Autonomous Driving Systems

Robotaxi services from 2027

How Nvidia is turning AI into road-ready autonomy

2 min
In the new CLA, Mercedes-Benz deploys substantial Nvidia computing power to enable advanced ADAS functionalities.

Nvidia is moving beyond chips and simulations to position itself as a central force in autonomous mobility. A robotaxi service is planned for 2027, while passenger vehicles equipped with the platform are expected to follow from 2028.

Nvidia is pushing deeper into autonomous mobility, aiming to translate its dominance in artificial intelligence into large-scale, real-world deployment on public roads. CEO Jensen Huang outlined a roadmap that goes well beyond supplying computing hardware: Nvidia intends to help launch a robotaxi service as early as 2027, followed by the introduction of AI-driven systems in privately owned vehicles between 2028 and 2030.

According to the company, the core ambition is to enable vehicles that do more than detect objects. Instead, AI systems are designed to interpret traffic situations in context, anticipate potential developments and make decisions in a way that resembles human reasoning. Nvidia sees this capability as a prerequisite for scaling autonomous driving safely and economically.

From demonstration vehicles to urban deployment

Ahead of the 2026 Consumer Electronics Show (CES) in Las Vegas, Nvidia showcased the current maturity of its technology together with Mercedes-Benz. A production version of the new Mercedes CLA navigated public roads in San Francisco, following traffic rules, responding to traffic lights and signs, and interacting with pedestrians. Over a test route of roughly 45 minutes, a safety driver intervened only in a handful of situations.

The vehicle relied on a sensor configuration combining ten cameras and five radar units. For future robotaxi applications, Nvidia plans to extend this setup with lidar sensors to improve environmental perception in dense urban scenarios. This multi-sensor strategy stands in contrast to approaches that rely exclusively on cameras, underlining Nvidia’s focus on redundancy and robustness rather than minimal hardware.

Intensifying competition in the robotaxi market

The race to deploy driverless services is accelerating. Google subsidiary Waymo currently operates around 2,500 fully autonomous vehicles across several US cities, making it the most advanced player in commercial robotaxi operations.

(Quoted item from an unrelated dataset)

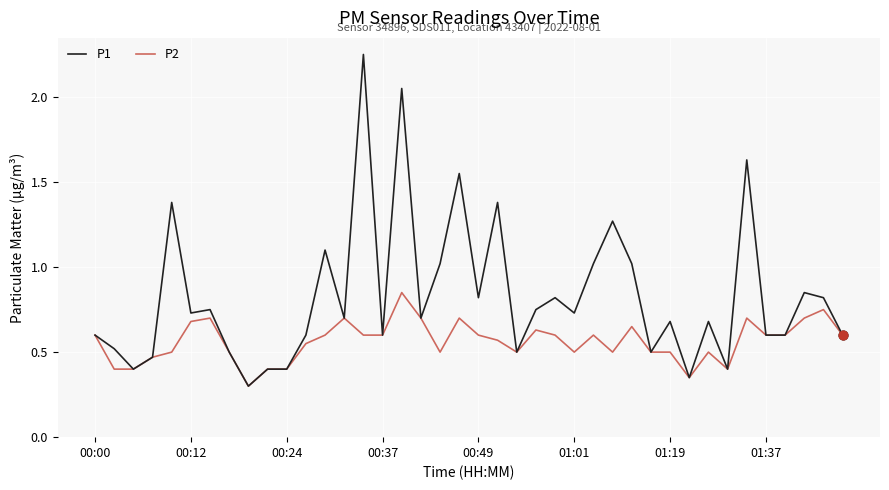

Which series has the largest total across all categories?

P1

Its position has been further underlined since 2025, when Waymo began expanding its technology partnerships, including a preliminary agreement with Toyota Motor Corporation to explore closer collaboration on accelerating autonomous driving development. The move signalled Waymo’s intention to scale its technology beyond proprietary fleets and into broader automotive ecosystems.

At CES 2026, additional competitors signalled their ambitions: Uber presented electric vehicles from Lucid that are scheduled to enter robotaxi service around San Francisco later this year, powered by autonomous software from Nuro. In Las Vegas itself, vehicles from Amazon-owned Zoox — designed without steering wheels or pedals — are already operating on public roads.

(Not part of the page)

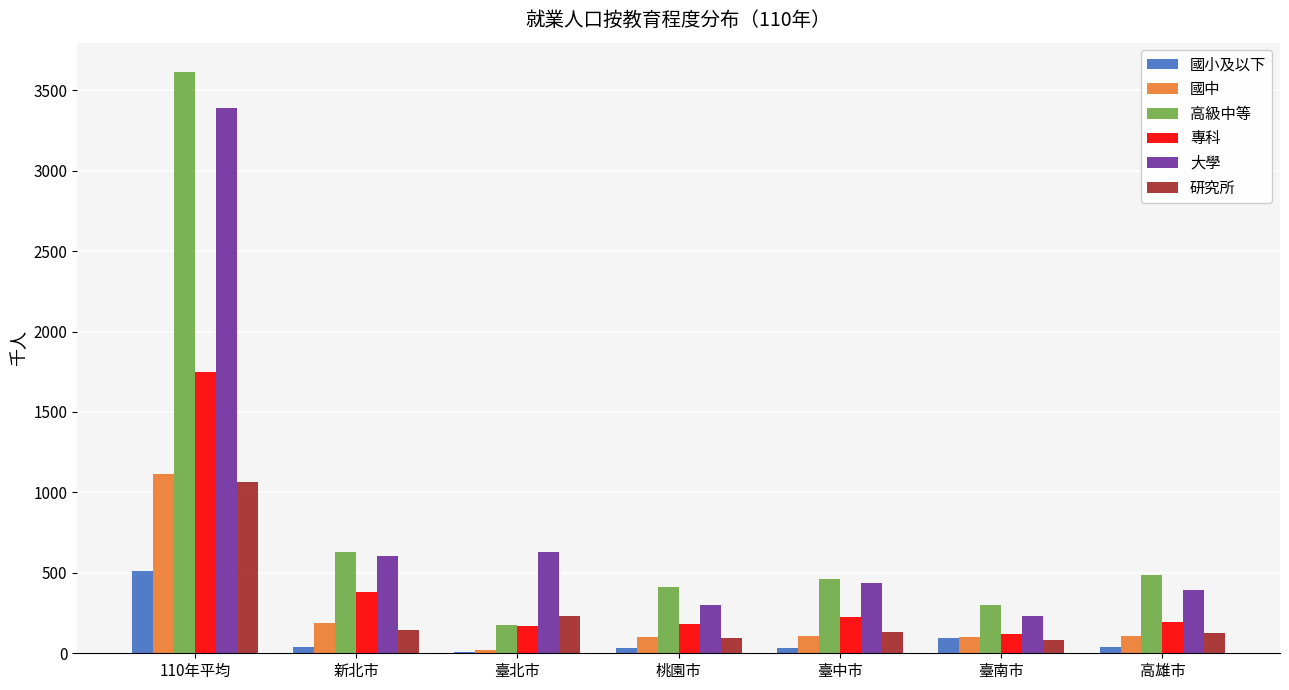

Between 110年平均 and 高雄市, which series saw the biggest shift?

高級中等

Against this backdrop, Nvidia’s strategy is not to become a vehicle operator, but to position its AI stack as a foundational layer that can be adopted by multiple manufacturers and service providers. The company expects this platform approach to accelerate adoption across different markets and vehicle segments.

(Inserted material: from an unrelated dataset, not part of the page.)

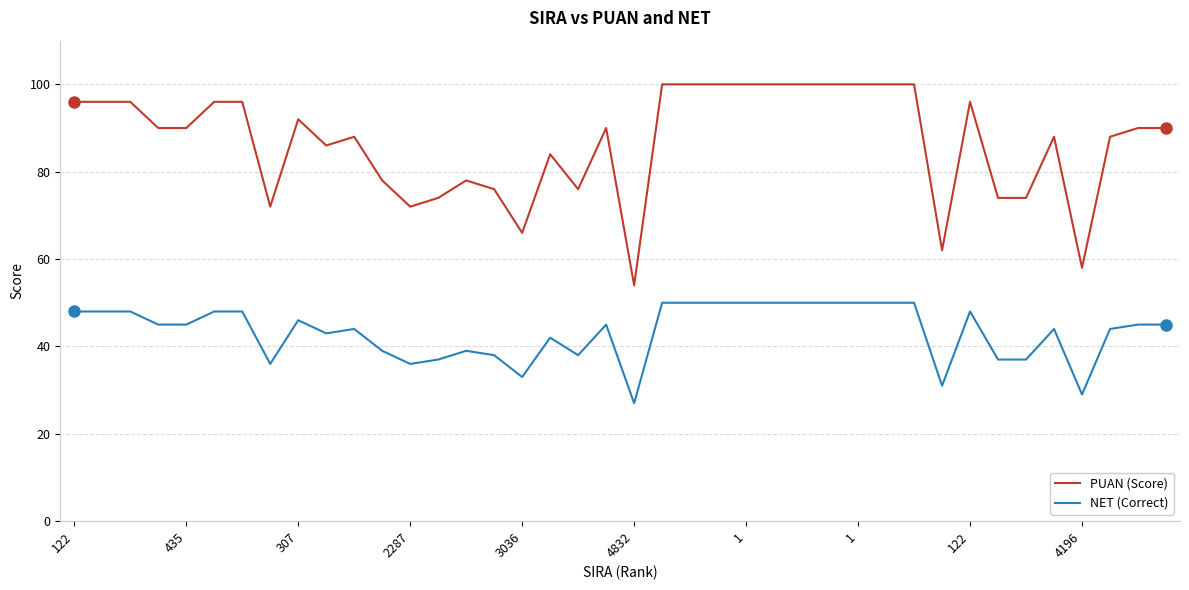

True or false: PUAN (Score) and NET (Correct) intersect in this chart.

False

Mercedes-Benz builds on Nvidia for US rollout

Mercedes-Benz is among the manufacturers placing early bets on Nvidia’s autonomous driving ecosystem. At CES, the Germans highlighted their MB.Drive system, which integrates Nvidia’s Drive AV full-stack software and the Drive AGX accelerated computing platform.

The resulting system, branded MB.Drive Assist Pro, is already available in China and is scheduled to launch in the United States later this year. Operating at Level 2, it supports assisted driving from parking space to destination while allowing drivers to intervene at any time through a cooperative steering concept. The system processes data from around 30 sensors, including cameras, radar and ultrasonic units, and is positioned as a stepping stone toward higher levels of automation.

With robotaxi services targeted for 2027 and consumer vehicles to follow shortly after, Nvidia is signalling a clear shift: from enabling autonomy in laboratories and pilot projects to embedding AI-driven decision-making into everyday mobility. Whether this timeline holds will depend not only on technology, but also on regulation, infrastructure and public acceptance — yet the momentum behind AI-powered driving is clearly building.